Thanks to medical science, and a body that simply would not give up, Allie did not die. Although her wounds were severe, her damaged body eventually healed, and her brain still showed a hint of basic brainwave pattern, proving that she was not entirely brain-dead. Brain-dead would have been easy. It would have given everyone a reason to just throw in the towel. But now Allie's parents were both blessed, and cursed, with the smallest fraction of hope.

“I won't try to sugarcoat this for you,” the doctor had told her parents several weeks into Allie's coma. “She could wake up tomorrow, she could wake up next month, next year, or she might never wake up at all—and even if she does, there's a good chance she won't be the girl you remember. Her brain might be too damaged for higher cognitive functions—right now we just don't know.” Then, in that compassionate yet heartless way that doctors have, he told Allie's distraught parents this: “For your sake, I hope she either wakes up the same girl you knew, or dies very quickly.”

But neither of those two things happened. And now in a hospital somewhere, in a room somewhere, in a bed somewhere, Allie Johnson lies asleep unable to wake up …

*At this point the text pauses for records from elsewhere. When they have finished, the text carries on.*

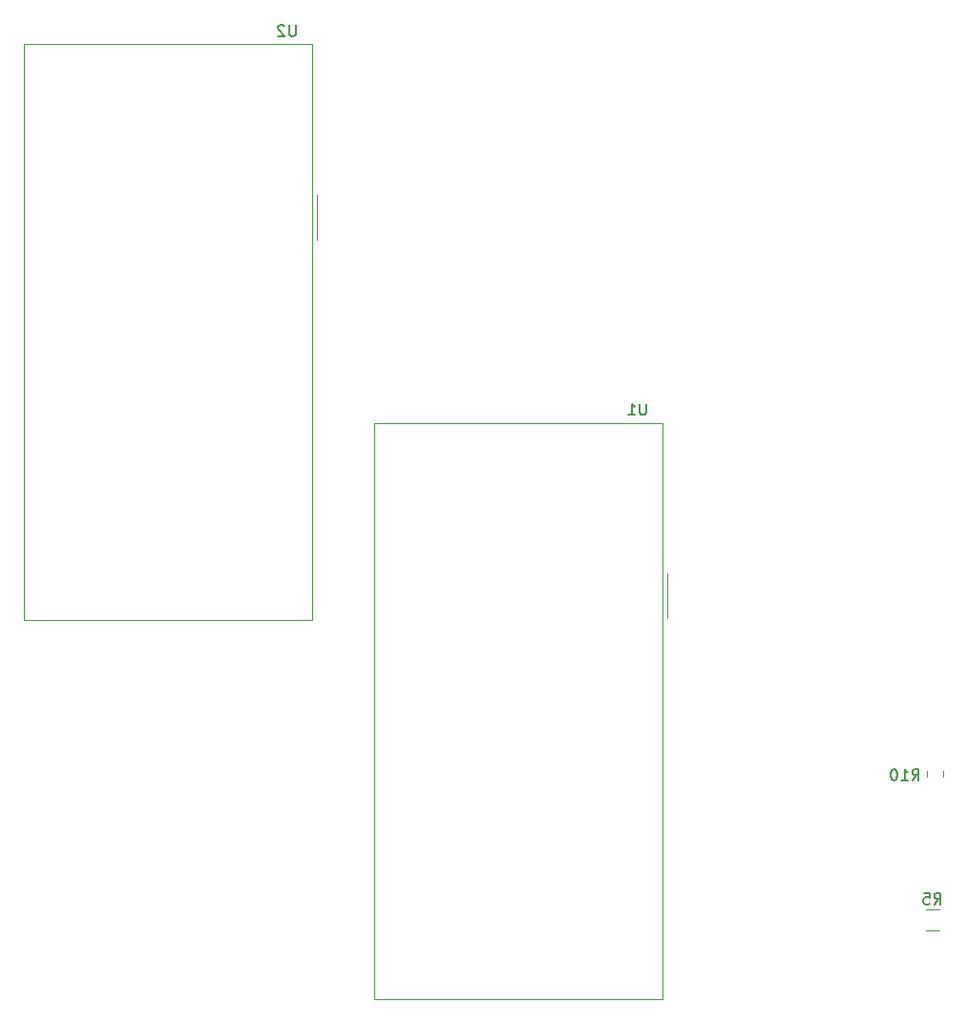
<source format=gbr>
G04 #@! TF.GenerationSoftware,KiCad,Pcbnew,(5.1.9)-1*
G04 #@! TF.CreationDate,2021-02-07T14:36:27+03:00*
G04 #@! TF.ProjectId,017_VIP_Elsiel,3031375f-5649-4505-9f45-6c7369656c2e,rev?*
G04 #@! TF.SameCoordinates,Original*
G04 #@! TF.FileFunction,Legend,Bot*
G04 #@! TF.FilePolarity,Positive*
%FSLAX46Y46*%
G04 Gerber Fmt 4.6, Leading zero omitted, Abs format (unit mm)*
G04 Created by KiCad (PCBNEW (5.1.9)-1) date 2021-02-07 14:36:27*
%MOMM*%
%LPD*%
G01*
G04 APERTURE LIST*
%ADD10C,0.120000*%
%ADD11C,0.150000*%
G04 APERTURE END LIST*
D10*
X168227064Y-144635000D02*
X167022936Y-144635000D01*
X168227064Y-142815000D02*
X167022936Y-142815000D01*
X168610000Y-130538748D02*
X168610000Y-131061252D01*
X167190000Y-130538748D02*
X167190000Y-131061252D01*
X144095000Y-113025000D02*
X144095000Y-117025000D01*
X143715000Y-99705000D02*
X118115000Y-99705000D01*
X118115000Y-99705000D02*
X118115000Y-150745000D01*
X118115000Y-150745000D02*
X143715000Y-150745000D01*
X143715000Y-150745000D02*
X143715000Y-99705000D01*
X112640000Y-117170000D02*
X112640000Y-66130000D01*
X87040000Y-117170000D02*
X112640000Y-117170000D01*
X87040000Y-66130000D02*
X87040000Y-117170000D01*
X112640000Y-66130000D02*
X87040000Y-66130000D01*
X113020000Y-79450000D02*
X113020000Y-83450000D01*
D11*
X167791666Y-142357380D02*
X168125000Y-141881190D01*
X168363095Y-142357380D02*
X168363095Y-141357380D01*
X167982142Y-141357380D01*
X167886904Y-141405000D01*
X167839285Y-141452619D01*
X167791666Y-141547857D01*
X167791666Y-141690714D01*
X167839285Y-141785952D01*
X167886904Y-141833571D01*
X167982142Y-141881190D01*
X168363095Y-141881190D01*
X166886904Y-141357380D02*
X167363095Y-141357380D01*
X167410714Y-141833571D01*
X167363095Y-141785952D01*
X167267857Y-141738333D01*
X167029761Y-141738333D01*
X166934523Y-141785952D01*
X166886904Y-141833571D01*
X166839285Y-141928809D01*
X166839285Y-142166904D01*
X166886904Y-142262142D01*
X166934523Y-142309761D01*
X167029761Y-142357380D01*
X167267857Y-142357380D01*
X167363095Y-142309761D01*
X167410714Y-142262142D01*
X165844457Y-131363980D02*
X166177790Y-130887790D01*
X166415885Y-131363980D02*
X166415885Y-130363980D01*
X166034933Y-130363980D01*
X165939695Y-130411600D01*
X165892076Y-130459219D01*
X165844457Y-130554457D01*
X165844457Y-130697314D01*
X165892076Y-130792552D01*
X165939695Y-130840171D01*
X166034933Y-130887790D01*
X166415885Y-130887790D01*
X164892076Y-131363980D02*
X165463504Y-131363980D01*
X165177790Y-131363980D02*
X165177790Y-130363980D01*
X165273028Y-130506838D01*
X165368266Y-130602076D01*
X165463504Y-130649695D01*
X164273028Y-130363980D02*
X164177790Y-130363980D01*
X164082552Y-130411600D01*
X164034933Y-130459219D01*
X163987314Y-130554457D01*
X163939695Y-130744933D01*
X163939695Y-130983028D01*
X163987314Y-131173504D01*
X164034933Y-131268742D01*
X164082552Y-131316361D01*
X164177790Y-131363980D01*
X164273028Y-131363980D01*
X164368266Y-131316361D01*
X164415885Y-131268742D01*
X164463504Y-131173504D01*
X164511123Y-130983028D01*
X164511123Y-130744933D01*
X164463504Y-130554457D01*
X164415885Y-130459219D01*
X164368266Y-130411600D01*
X164273028Y-130363980D01*
X142236904Y-97977380D02*
X142236904Y-98786904D01*
X142189285Y-98882142D01*
X142141666Y-98929761D01*
X142046428Y-98977380D01*
X141855952Y-98977380D01*
X141760714Y-98929761D01*
X141713095Y-98882142D01*
X141665476Y-98786904D01*
X141665476Y-97977380D01*
X140665476Y-98977380D02*
X141236904Y-98977380D01*
X140951190Y-98977380D02*
X140951190Y-97977380D01*
X141046428Y-98120238D01*
X141141666Y-98215476D01*
X141236904Y-98263095D01*
X111161904Y-64402380D02*
X111161904Y-65211904D01*
X111114285Y-65307142D01*
X111066666Y-65354761D01*
X110971428Y-65402380D01*
X110780952Y-65402380D01*
X110685714Y-65354761D01*
X110638095Y-65307142D01*
X110590476Y-65211904D01*
X110590476Y-64402380D01*
X110161904Y-64497619D02*
X110114285Y-64450000D01*
X110019047Y-64402380D01*
X109780952Y-64402380D01*
X109685714Y-64450000D01*
X109638095Y-64497619D01*
X109590476Y-64592857D01*
X109590476Y-64688095D01*
X109638095Y-64830952D01*
X110209523Y-65402380D01*
X109590476Y-65402380D01*
M02*

</source>
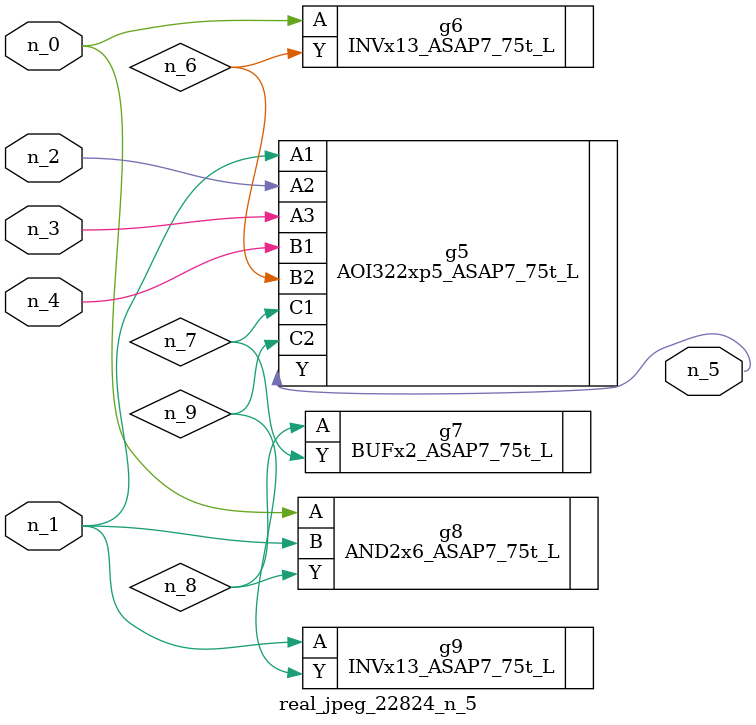
<source format=v>
module real_jpeg_22824_n_5 (n_4, n_0, n_1, n_2, n_3, n_5);

input n_4;
input n_0;
input n_1;
input n_2;
input n_3;

output n_5;

wire n_8;
wire n_6;
wire n_7;
wire n_9;

INVx13_ASAP7_75t_L g6 ( 
.A(n_0),
.Y(n_6)
);

AND2x6_ASAP7_75t_L g8 ( 
.A(n_0),
.B(n_1),
.Y(n_8)
);

AOI322xp5_ASAP7_75t_L g5 ( 
.A1(n_1),
.A2(n_2),
.A3(n_3),
.B1(n_4),
.B2(n_6),
.C1(n_7),
.C2(n_9),
.Y(n_5)
);

INVx13_ASAP7_75t_L g9 ( 
.A(n_1),
.Y(n_9)
);

BUFx2_ASAP7_75t_L g7 ( 
.A(n_8),
.Y(n_7)
);


endmodule
</source>
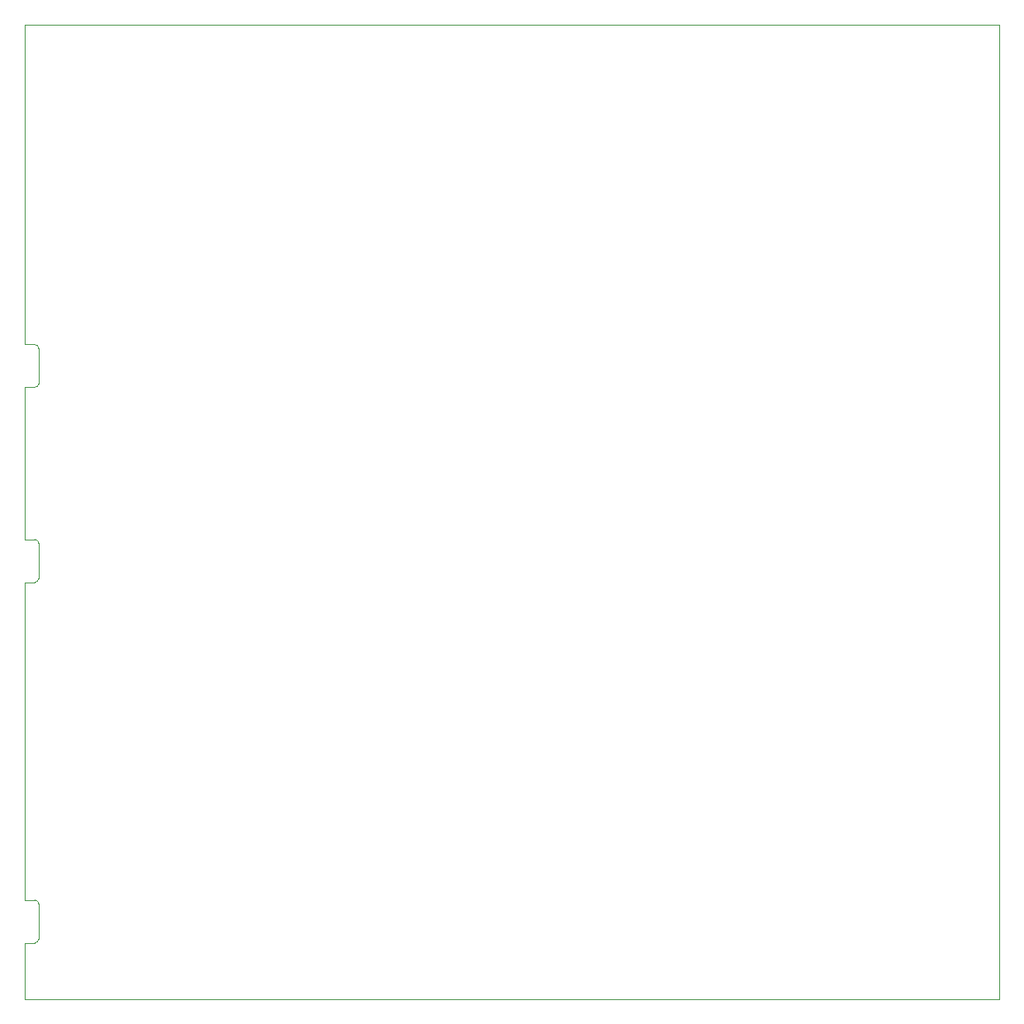
<source format=gbr>
%TF.GenerationSoftware,KiCad,Pcbnew,8.0.7*%
%TF.CreationDate,2025-05-14T18:58:00+01:00*%
%TF.ProjectId,ESP32-S3-Experimenter,45535033-322d-4533-932d-457870657269,rev?*%
%TF.SameCoordinates,Original*%
%TF.FileFunction,Profile,NP*%
%FSLAX46Y46*%
G04 Gerber Fmt 4.6, Leading zero omitted, Abs format (unit mm)*
G04 Created by KiCad (PCBNEW 8.0.7) date 2025-05-14 18:58:00*
%MOMM*%
%LPD*%
G01*
G04 APERTURE LIST*
%TA.AperFunction,Profile*%
%ADD10C,0.050000*%
%TD*%
%TA.AperFunction,Profile*%
%ADD11C,0.120000*%
%TD*%
G04 APERTURE END LIST*
D10*
X50000000Y-78500000D02*
X50000000Y-50000000D01*
X150000000Y-50000000D02*
X150000000Y-150000000D01*
X50000000Y-98500000D02*
X50000000Y-91500000D01*
X50000000Y-135500000D02*
X50000000Y-111500000D01*
X50000000Y-150000000D02*
X50000000Y-148500000D01*
X50000000Y-50000000D02*
X150000000Y-50000000D01*
X150000000Y-150000000D02*
X50000000Y-150000000D01*
D11*
%TO.C,J3*%
X50000000Y-102800000D02*
X50000000Y-98500000D01*
X50000000Y-107200000D02*
X50000000Y-111500000D01*
X51000000Y-102800000D02*
X50000000Y-102800000D01*
X51000000Y-107200000D02*
X50000000Y-107200000D01*
X51400000Y-106800000D02*
X51400000Y-103200000D01*
X51000000Y-102800000D02*
G75*
G02*
X51400000Y-103200000I1J-399999D01*
G01*
X51400000Y-106800000D02*
G75*
G02*
X51000000Y-107200000I-400000J0D01*
G01*
%TO.C,J4*%
X50000000Y-82800000D02*
X50000000Y-78500000D01*
X50000000Y-87200000D02*
X50000000Y-91500000D01*
X51000000Y-82800000D02*
X50000000Y-82800000D01*
X51000000Y-87200000D02*
X50000000Y-87200000D01*
X51400000Y-86800000D02*
X51400000Y-83200000D01*
X51000000Y-82800000D02*
G75*
G02*
X51400000Y-83200000I1J-399999D01*
G01*
X51400000Y-86800000D02*
G75*
G02*
X51000000Y-87200000I-400000J0D01*
G01*
%TO.C,J6*%
X50000000Y-139800000D02*
X50000000Y-135500000D01*
X50000000Y-144200000D02*
X50000000Y-148500000D01*
X51000000Y-139800000D02*
X50000000Y-139800000D01*
X51000000Y-144200000D02*
X50000000Y-144200000D01*
X51400000Y-143800000D02*
X51400000Y-140200000D01*
X51000000Y-139800000D02*
G75*
G02*
X51400000Y-140200000I-2J-400002D01*
G01*
X51400000Y-143800000D02*
G75*
G02*
X51000000Y-144200000I-400000J0D01*
G01*
%TD*%
M02*

</source>
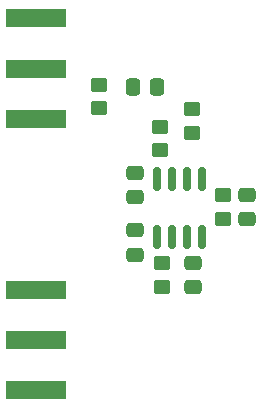
<source format=gtp>
%TF.GenerationSoftware,KiCad,Pcbnew,6.0.4-6f826c9f35~116~ubuntu20.04.1*%
%TF.CreationDate,2022-04-28T13:53:23-05:00*%
%TF.ProjectId,opamp_inverting_single,6f70616d-705f-4696-9e76-657274696e67,1.0*%
%TF.SameCoordinates,Original*%
%TF.FileFunction,Paste,Top*%
%TF.FilePolarity,Positive*%
%FSLAX46Y46*%
G04 Gerber Fmt 4.6, Leading zero omitted, Abs format (unit mm)*
G04 Created by KiCad (PCBNEW 6.0.4-6f826c9f35~116~ubuntu20.04.1) date 2022-04-28 13:53:23*
%MOMM*%
%LPD*%
G01*
G04 APERTURE LIST*
G04 Aperture macros list*
%AMRoundRect*
0 Rectangle with rounded corners*
0 $1 Rounding radius*
0 $2 $3 $4 $5 $6 $7 $8 $9 X,Y pos of 4 corners*
0 Add a 4 corners polygon primitive as box body*
4,1,4,$2,$3,$4,$5,$6,$7,$8,$9,$2,$3,0*
0 Add four circle primitives for the rounded corners*
1,1,$1+$1,$2,$3*
1,1,$1+$1,$4,$5*
1,1,$1+$1,$6,$7*
1,1,$1+$1,$8,$9*
0 Add four rect primitives between the rounded corners*
20,1,$1+$1,$2,$3,$4,$5,0*
20,1,$1+$1,$4,$5,$6,$7,0*
20,1,$1+$1,$6,$7,$8,$9,0*
20,1,$1+$1,$8,$9,$2,$3,0*%
G04 Aperture macros list end*
%ADD10RoundRect,0.150000X-0.150000X0.825000X-0.150000X-0.825000X0.150000X-0.825000X0.150000X0.825000X0*%
%ADD11RoundRect,0.250000X-0.450000X0.350000X-0.450000X-0.350000X0.450000X-0.350000X0.450000X0.350000X0*%
%ADD12RoundRect,0.250000X0.450000X-0.350000X0.450000X0.350000X-0.450000X0.350000X-0.450000X-0.350000X0*%
%ADD13R,5.080000X1.500000*%
%ADD14RoundRect,0.250000X-0.475000X0.337500X-0.475000X-0.337500X0.475000X-0.337500X0.475000X0.337500X0*%
%ADD15RoundRect,0.250000X0.475000X-0.337500X0.475000X0.337500X-0.475000X0.337500X-0.475000X-0.337500X0*%
%ADD16RoundRect,0.250000X-0.337500X-0.475000X0.337500X-0.475000X0.337500X0.475000X-0.337500X0.475000X0*%
G04 APERTURE END LIST*
D10*
%TO.C,U1*%
X158829989Y-85124989D03*
X157559989Y-85124989D03*
X156289989Y-85124989D03*
X155019989Y-85124989D03*
X155019989Y-90074989D03*
X156289989Y-90074989D03*
X157559989Y-90074989D03*
X158829989Y-90074989D03*
%TD*%
D11*
%TO.C,R5*%
X155499989Y-92274989D03*
X155499989Y-94274989D03*
%TD*%
%TO.C,R4*%
X160649989Y-86524989D03*
X160649989Y-88524989D03*
%TD*%
D12*
%TO.C,R3*%
X155324989Y-80724989D03*
X155324989Y-82724989D03*
%TD*%
D11*
%TO.C,R2*%
X157999989Y-79224989D03*
X157999989Y-81224989D03*
%TD*%
D12*
%TO.C,R1*%
X150150000Y-77175000D03*
X150150000Y-79175000D03*
%TD*%
D13*
%TO.C,J2*%
X144824989Y-98799989D03*
X144824989Y-94549989D03*
X144824989Y-103049989D03*
%TD*%
%TO.C,J1*%
X144824989Y-75799989D03*
X144824989Y-71549989D03*
X144824989Y-80049989D03*
%TD*%
D14*
%TO.C,C7*%
X153174989Y-89487489D03*
X153174989Y-91562489D03*
%TD*%
%TO.C,C5*%
X153149989Y-86712489D03*
X153149989Y-84637489D03*
%TD*%
D15*
%TO.C,C3*%
X158074989Y-94312489D03*
X158074989Y-92237489D03*
%TD*%
D14*
%TO.C,C2*%
X162649989Y-88562489D03*
X162649989Y-86487489D03*
%TD*%
D16*
%TO.C,C1*%
X155075000Y-77400000D03*
X153000000Y-77400000D03*
%TD*%
M02*

</source>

… because her soul is in Everlost.

In her book,
You Don't Know Jack
, Allie the Outcast gives this as her final word on skinjacking:

“There is a truth about skinjacking that I can't tell you, because it's not my place. I don't have the right. It's the reason why we can skinjack, why we don't forget things, and why we're different from every other Afterlight in Everlost. It's a truth that all skinjackers must learn for themselves— and if you are a skinjacker, then you
will
learn it, because the more you skinjack, the more you are driven toward it, like a salmon fighting a current to the head of a stream. I can only hope that once you do know the truth, you find the courage to face it.”

CHAPTER 29
Teed for Two

Little Danny Rozelli was having a bad day. It began with waking up in a strange house, and now many hours later, things weren't getting any better. He was talking to himself, twisting and turning in bed—everything short of spinning his head around and vomiting pea soup. In the olden days, people would have said the boy was possessed, but modern science knew better. Danny was just sick. Very, very sick.

“Get out of me!”

—I can't!—

“Get out of me!”

—Just calm down!—

“Mom! Make her get out of me!”

—Will you stop saying things like that out loud! They already think you've gone crazy!—

Danny Rozelli was a willful little kid, who was still too teed off to be reasonable. He had already discovered the trick of thinking out loud. It gave him more power over his own body—it helped him to stay in control. Unfortunately,
when you think out loud, people can hear you.

“Danny, honey, it's all right—everything's going to be all right.” But clearly Danny's mother didn't believe this, because she turned to her husband and cried, “What do we do? What do we do?”

Allie fought against the boy, and regained control of his body long enough to say, “Nothing's wrong with me. Everything's fine,” but Danny fought back, his body went into convulsions, and he wailed, “Make her LEAVE!”

It was all Allie's fault. If she hadn't fallen asleep in his body, and skinjacked him for seven whole hours, none of this would have happened.